There is also the bell, an idea in which they were pioneers in Cuba. At the end of chemotherapy, the child walks down the hallway while the other mothers and the other children applaud. The bell rings. “It’s amazing the effect,” Yohima says, and something breaks in her voice. “We see images pass in front of us: how they arrived, everything they went through, each stage… and they got to that point. It tastes good.”
She then remembers a three-year-old girl. The little girl held her hand on her final bed and said, “When I grow up, I want to be you.” Yohima asked him if he wanted to be a doctor. “No,” the girl replied, “I want to be you.”
“That makes us put our fears aside,” Yohima says, and the silence she leaves behind is more eloquent than any denunciation. Because the blockade is not just a policy.
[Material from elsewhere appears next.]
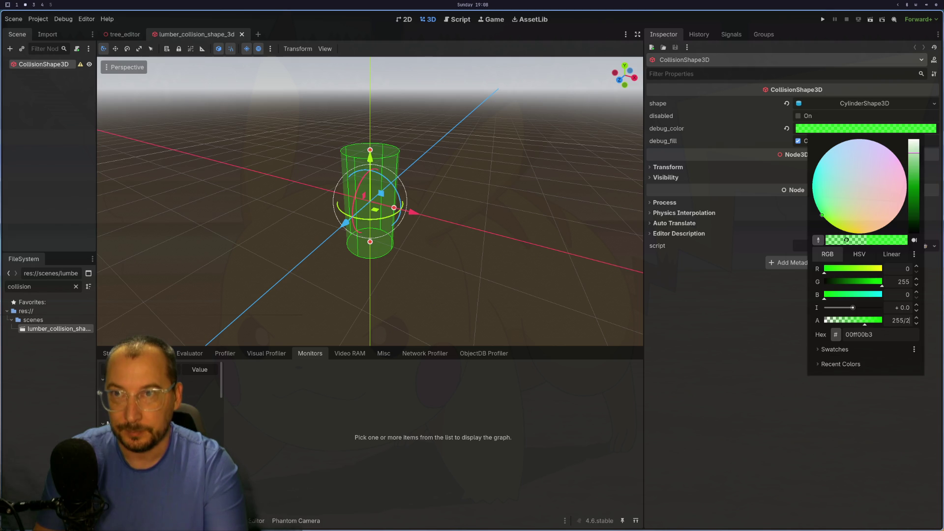
pyautogui.press('Return')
It is the mother who cannot be with her son because she works, it is the grandmother who takes care of her, it is the electricity that does not arrive, it is the medicine that does not exist. But it is also this woman who, when the phone rings on a Sunday, in the middle of Mother’s Day, “the world stops”.
“It doesn’t matter how many ballots I have to win or not,” he says. “We are going with all our strength to try to fight without hurting them.
“And yes, we lose some children but we also save many children.” We go with all our strength to try to fight without hurting them, without going beyond what is allowed, without exaggerating, without overtreating when there is no criterion to do so, we go with everything.”
“We try to save them from the disease, and if that is not possible, at least that they live with quality, without pain. And one thing we always do, regardless of anything, is to accompany.”